### What needs to be done
Report every line in the records below that contains the word "more", copying each such line in full.

### Data excerpts
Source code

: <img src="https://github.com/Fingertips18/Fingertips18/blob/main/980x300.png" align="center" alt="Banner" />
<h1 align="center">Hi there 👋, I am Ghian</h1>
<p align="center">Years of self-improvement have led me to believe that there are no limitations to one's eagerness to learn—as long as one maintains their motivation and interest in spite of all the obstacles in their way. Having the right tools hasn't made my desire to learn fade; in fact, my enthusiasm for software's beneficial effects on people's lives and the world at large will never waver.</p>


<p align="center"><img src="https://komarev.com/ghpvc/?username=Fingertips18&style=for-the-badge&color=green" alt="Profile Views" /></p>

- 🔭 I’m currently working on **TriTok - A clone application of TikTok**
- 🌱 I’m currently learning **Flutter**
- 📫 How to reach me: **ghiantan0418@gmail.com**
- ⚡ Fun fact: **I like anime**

* * *

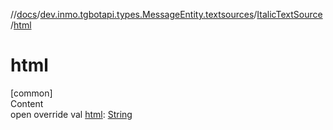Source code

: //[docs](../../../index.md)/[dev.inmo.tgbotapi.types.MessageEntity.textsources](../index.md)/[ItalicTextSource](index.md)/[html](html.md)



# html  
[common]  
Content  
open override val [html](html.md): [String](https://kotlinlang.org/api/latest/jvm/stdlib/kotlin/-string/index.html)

* * *

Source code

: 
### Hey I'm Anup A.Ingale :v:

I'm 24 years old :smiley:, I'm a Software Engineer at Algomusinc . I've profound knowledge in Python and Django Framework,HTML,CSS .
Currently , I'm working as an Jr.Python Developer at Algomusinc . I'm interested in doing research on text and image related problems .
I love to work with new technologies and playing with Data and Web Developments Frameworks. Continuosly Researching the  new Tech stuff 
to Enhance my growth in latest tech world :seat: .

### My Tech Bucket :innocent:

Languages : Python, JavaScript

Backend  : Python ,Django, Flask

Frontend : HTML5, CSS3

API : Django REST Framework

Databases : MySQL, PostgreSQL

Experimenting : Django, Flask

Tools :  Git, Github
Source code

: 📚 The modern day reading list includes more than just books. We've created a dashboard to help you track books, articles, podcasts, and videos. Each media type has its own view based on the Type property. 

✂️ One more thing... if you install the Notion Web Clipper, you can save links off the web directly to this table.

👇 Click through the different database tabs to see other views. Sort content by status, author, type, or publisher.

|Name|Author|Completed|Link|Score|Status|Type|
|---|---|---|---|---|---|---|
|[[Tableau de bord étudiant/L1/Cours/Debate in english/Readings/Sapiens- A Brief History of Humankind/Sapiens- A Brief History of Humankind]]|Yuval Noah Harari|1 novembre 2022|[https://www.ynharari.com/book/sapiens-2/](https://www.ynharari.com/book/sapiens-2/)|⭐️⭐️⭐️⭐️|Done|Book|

### Answer to this problem
: 📚 The modern day reading list includes more than just books. We've created a dashboard to help you track books, articles, podcasts, and videos. Each media type has its own view based on the Type property. 
✂️ One more thing... if you install the Notion Web Clipper, you can save links off the web directly to this table.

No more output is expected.